Preprint Article Version 1 This version is not peer-reviewed

Tobacco-Use Disparity in Gene Expression of ACE2, the Receptor of 2019-nCov

Version 1 : Received: 3 February 2020 / Approved: 5 February 2020 / Online: 5 February 2020 (02:56:53 CET)
Version 2 : Received: 12 February 2020 / Approved: 14 February 2020 / Online: 14 February 2020 (04:32:49 CET)

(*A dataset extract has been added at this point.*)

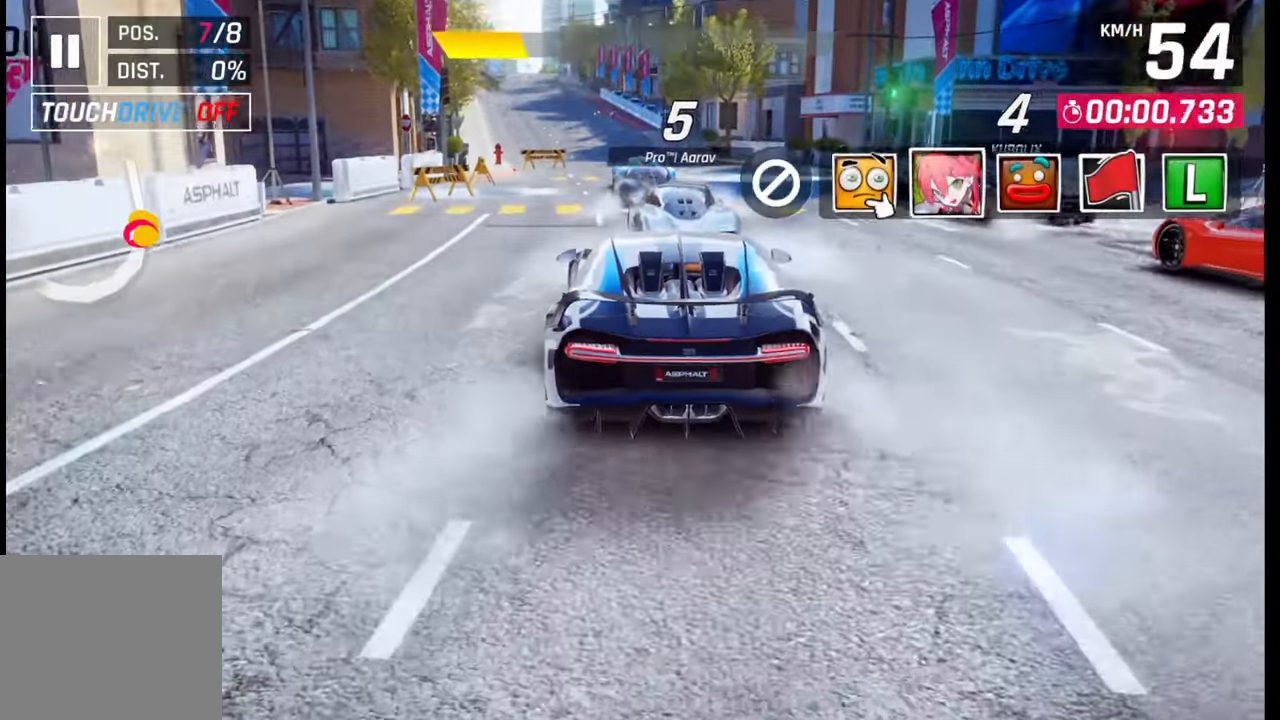
{"buttons": [], "left_stick": "center", "right_stick": "center", "events": [[50, "right_stick", "center"], [217, "TRIANGLE", "down"], [300, "TRIANGLE", "up"]]}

How to cite: Cai, G. Tobacco-Use Disparity in Gene Expression of ACE2, the Receptor of 2019-nCov. Preprints 2020, 2020020051 (doi: 10.20944/preprints202002.0051.v1). Cai, G. Tobacco-Use Disparity in Gene Expression of ACE2, the Receptor of 2019-nCov. Preprints 2020, 2020020051 (doi: 10.20944/preprints202002.0051.v1).

Abstract

In current severe global emergency situation of 2019-nCov outbreak, it is imperative to identify vulnerable and susceptible groups for effective protection and care. Recently, studies found that 2019-nCov and SARS-nCov share the same receptor, ACE2. In this study, we analyzed four large-scale datasets of normal lung tissue to investigate the disparities related to race, age, gender and smoking status in ACE2 gene expression. No significant disparities in ACE2 gene expression were found between racial groups (Asian vs Caucasian), age groups (>60 vs <60) or gender groups (male vs female). However, we observed significantly higher ACE2 gene expression in smoker samples compared to non-smoker samples. This indicates the smokers may be more susceptible to 2019-nCov and thus smoking history should be considered in identifying susceptible population and standardizing treatment regimen.

Subject Areas

Wuhan 2019-nCov; ACE2; expression; susceptibility; race; age; gender; smoking

Comments (7)

Comment 1
Received: 6 February 2020
Commenter: Leo Hopkins
The commenter has declared there is no conflict of interests.
Comment: Very good article. One question - The article stipulates "tobacco smoking" - Question, do we know yet what in tobacco smoking causes the significant increase of ACE2 receptor sites and how does this compare with vapeing ? - In other words, is it the nicotine itself which causes the problem or other chemicals found in tobacco smoke that are not present in vaping? Also, does this ACE2 expression significantly reduce over time once a person quite smoking?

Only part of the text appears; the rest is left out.